F.J. : C’est une question difficile. Jusqu'à présent, le discours était plutôt engagé sans actes forts et précis toutefois, excepté sur la question de l’intermittence. Ce que nous demandons, ce sont des précisions. Même si nous sommes conscients que le Gouvernement et les spécialistes ne peuvent pas prédire l’avenir, nous souhaitons avoir une vision claire. C'est la mission de l'État que de poser des visions de protection du secteur culturel dans sa diversité, toute sa chaîne de production. Aujourd’hui, on n’a pas de garantie quant à la préservation de l’écosystème du milieu culturel. Nous souhaitons des protocoles clairs et précis. Et si les mesures barrières ne sont pas envisageables autant nous dire de rester fermés.

"La culture doit permettre une réflexion sur notre monde"
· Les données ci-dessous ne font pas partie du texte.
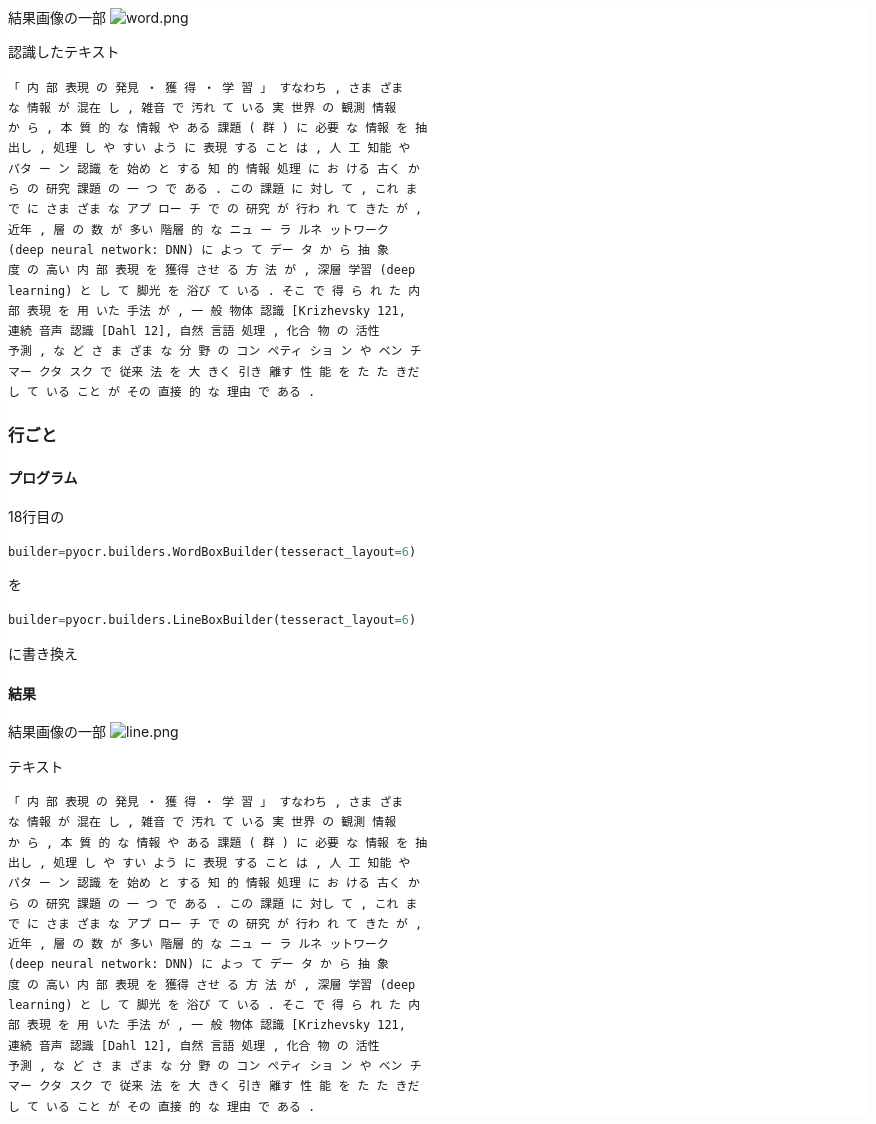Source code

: 結果画像の一部
![word.png](https://mstn2050.github.io/blogs/images/ocr_with_python_and_tesseract/word.png)

認識したテキスト

```text
「 内 部 表現 の 発見 ・ 獲 得 ・ 学 習 」 すなわち , さま ざま
な 情報 が 混在 し , 雑音 で 汚れ て いる 実 世界 の 観測 情報
か ら , 本 質 的 な 情報 や ある 課題 ( 群 ) に 必要 な 情報 を 抽
出し , 処理 し や すい よう に 表現 する こと は , 人 工 知能 や
パタ ー ン 認識 を 始め と する 知 的 情報 処理 に お ける 古く か
ら の 研究 課題 の 一 つ で ある . この 課題 に 対し て , これ ま
で に さま ざま な アプ ロー チ で の 研究 が 行わ れ て きた が ,
近年 , 層 の 数 が 多い 階層 的 な ニュ ー ラ ルネ ットワーク
(deep neural network: DNN) に よっ て デー タ か ら 抽 象
度 の 高い 内 部 表現 を 獲得 させ る 方 法 が , 深層 学習 (deep
learning) と し て 脚光 を 浴び て いる . そこ で 得 ら れ た 内
部 表現 を 用 いた 手法 が , 一 般 物体 認識 [Krizhevsky 121,
連続 音声 認識 [Dahl 12], 自然 言語 処理 , 化合 物 の 活性
予測 , な ど さ ま ざま な 分 野 の コン ペティ ショ ン や ベン チ
マー クタ スク で 従来 法 を 大 きく 引き 離す 性 能 を た た きだ
し て いる こと が その 直接 的 な 理由 で ある .
```

### 行ごと

#### プログラム

18行目の

```python
builder=pyocr.builders.WordBoxBuilder(tesseract_layout=6)
```
を

```python
builder=pyocr.builders.LineBoxBuilder(tesseract_layout=6)
```
に書き換え

#### 結果

結果画像の一部
![line.png](https://mstn2050.github.io/blogs/images/ocr_with_python_and_tesseract/line.png)

テキスト

```text
「 内 部 表現 の 発見 ・ 獲 得 ・ 学 習 」 すなわち , さま ざま
な 情報 が 混在 し , 雑音 で 汚れ て いる 実 世界 の 観測 情報
か ら , 本 質 的 な 情報 や ある 課題 ( 群 ) に 必要 な 情報 を 抽
出し , 処理 し や すい よう に 表現 する こと は , 人 工 知能 や
パタ ー ン 認識 を 始め と する 知 的 情報 処理 に お ける 古く か
ら の 研究 課題 の 一 つ で ある . この 課題 に 対し て , これ ま
で に さま ざま な アプ ロー チ で の 研究 が 行わ れ て きた が ,
近年 , 層 の 数 が 多い 階層 的 な ニュ ー ラ ルネ ットワーク
(deep neural network: DNN) に よっ て デー タ か ら 抽 象
度 の 高い 内 部 表現 を 獲得 させ る 方 法 が , 深層 学習 (deep
learning) と し て 脚光 を 浴び て いる . そこ で 得 ら れ た 内
部 表現 を 用 いた 手法 が , 一 般 物体 認識 [Krizhevsky 121,
連続 音声 認識 [Dahl 12], 自然 言語 処理 , 化合 物 の 活性
予測 , な ど さ ま ざま な 分 野 の コン ペティ ショ ン や ベン チ
マー クタ スク で 従来 法 を 大 きく 引き 離す 性 能 を た た きだ
し て いる こと が その 直接 的 な 理由 で ある .
```

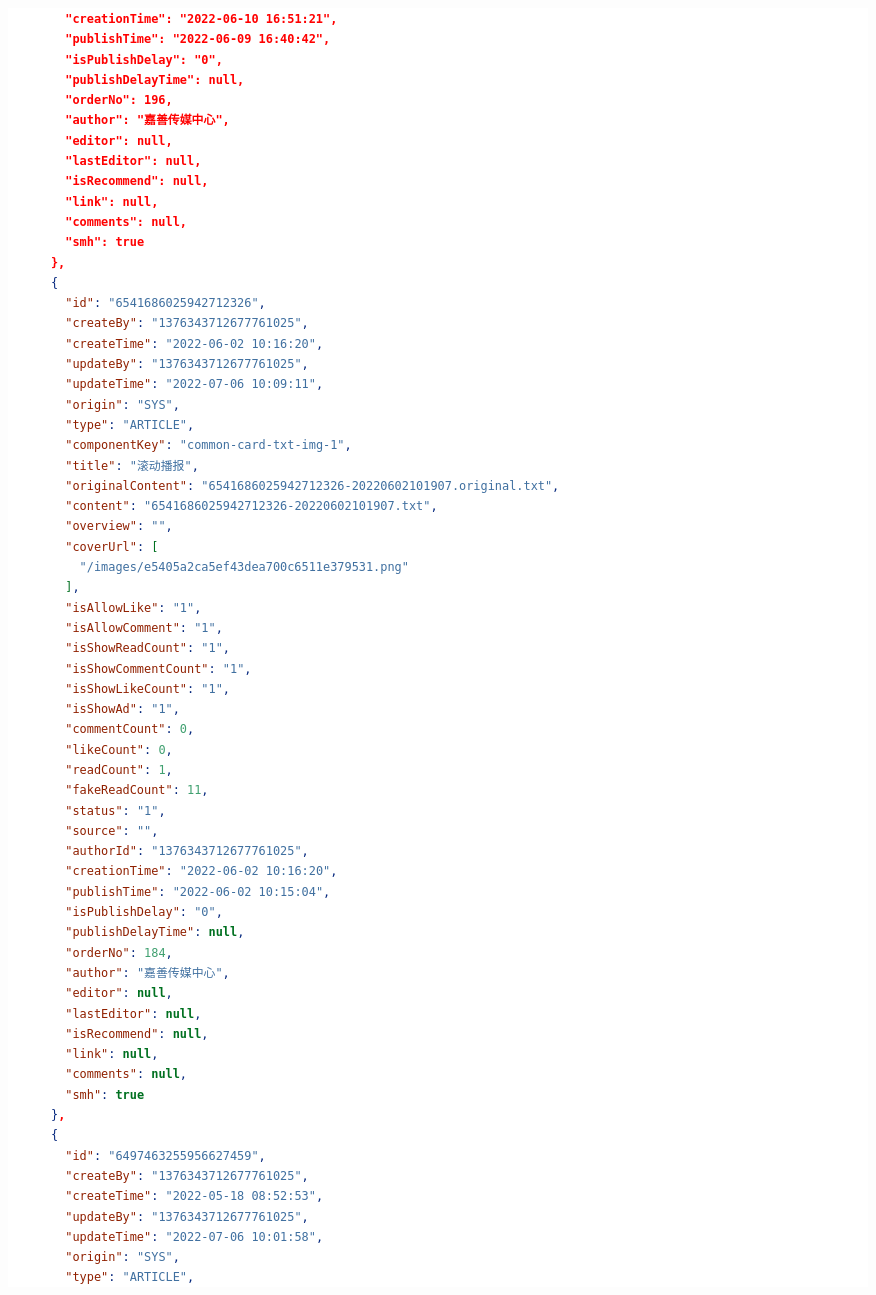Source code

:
 ```json
        "creationTime": "2022-06-10 16:51:21",
        "publishTime": "2022-06-09 16:40:42",
        "isPublishDelay": "0",
        "publishDelayTime": null,
        "orderNo": 196,
        "author": "嘉善传媒中心",
        "editor": null,
        "lastEditor": null,
        "isRecommend": null,
        "link": null,
        "comments": null,
        "smh": true
      },
      {
        "id": "6541686025942712326",
        "createBy": "1376343712677761025",
        "createTime": "2022-06-02 10:16:20",
        "updateBy": "1376343712677761025",
        "updateTime": "2022-07-06 10:09:11",
        "origin": "SYS",
        "type": "ARTICLE",
        "componentKey": "common-card-txt-img-1",
        "title": "滚动播报",
        "originalContent": "6541686025942712326-20220602101907.original.txt",
        "content": "6541686025942712326-20220602101907.txt",
        "overview": "",
        "coverUrl": [
          "/images/e5405a2ca5ef43dea700c6511e379531.png"
        ],
        "isAllowLike": "1",
        "isAllowComment": "1",
        "isShowReadCount": "1",
        "isShowCommentCount": "1",
        "isShowLikeCount": "1",
        "isShowAd": "1",
        "commentCount": 0,
        "likeCount": 0,
        "readCount": 1,
        "fakeReadCount": 11,
        "status": "1",
        "source": "",
        "authorId": "1376343712677761025",
        "creationTime": "2022-06-02 10:16:20",
        "publishTime": "2022-06-02 10:15:04",
        "isPublishDelay": "0",
        "publishDelayTime": null,
        "orderNo": 184,
        "author": "嘉善传媒中心",
        "editor": null,
        "lastEditor": null,
        "isRecommend": null,
        "link": null,
        "comments": null,
        "smh": true
      },
      {
        "id": "6497463255956627459",
        "createBy": "1376343712677761025",
        "createTime": "2022-05-18 08:52:53",
        "updateBy": "1376343712677761025",
        "updateTime": "2022-07-06 10:01:58",
        "origin": "SYS",
        "type": "ARTICLE",
```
O.G. : Pensez-vous déjà, malgré ce "festival d’incertitudes", à la programmation de la saison 2021 ?

F.J. : Face aux incertitudes, nous travaillons actuellement sur trois hypothèses. Celle d’une réouverture totale en septembre. Reste à savoir dans quelles conditions. Celle d’une réouverture partielle de nos activités et de petites formes de spectacles, dans et hors les murs pour permettre à l’écosystème local notamment les artistes locaux de pouvoir continuer à exister. Enfin, celle d’une réouverture empêchée, qui posera la question de la manière dont nous pourrons, en attendant, contribuer à l’écosystème, au vivre ensemble et mener de nouvelles formes de solidarité.

Notre travail aujourd'hui consiste à essayer d’analyser la situation et regarder ce que nous sommes, où nous sommes et si la direction prise pendant les huit années d’existence, doit rester la même face aux enjeux climatiques, économiques. Et de nous interroger sur la question des circuits courts, de nos consommations énergétiques, de la fréquence des spectacles, du rayonnement des spectacles, des modalités d’accès pour nos publics etc.

Il faut aussi y mêler l’axe sociétal. La culture doit permettre une réflexion sur notre monde et nous permettre de porter un nouveau regard ou prendre un peu de hauteur pour améliorer le mieux vivre ensemble. Je pense que si on attend toujours que tout change tout seul, rien ne changera. Malgré la période angoissante et triste parce que des structures et des individus sur le territoire sont en vrai difficulté, il faut s’interroger sur la manière dont on peut redonner de l’espoir, du rêve, de nouvelles formes de solidarité, pour avancer ensemble dans des projets sur lesquels on a des choses à défendre.

Propos recueillis par Stéphanie Marin

*Le budget de Paloma est estimé à environ 3,8 millions d’euros avec 1,8 millions de subventions, le reste provenant des recettes de la Smac.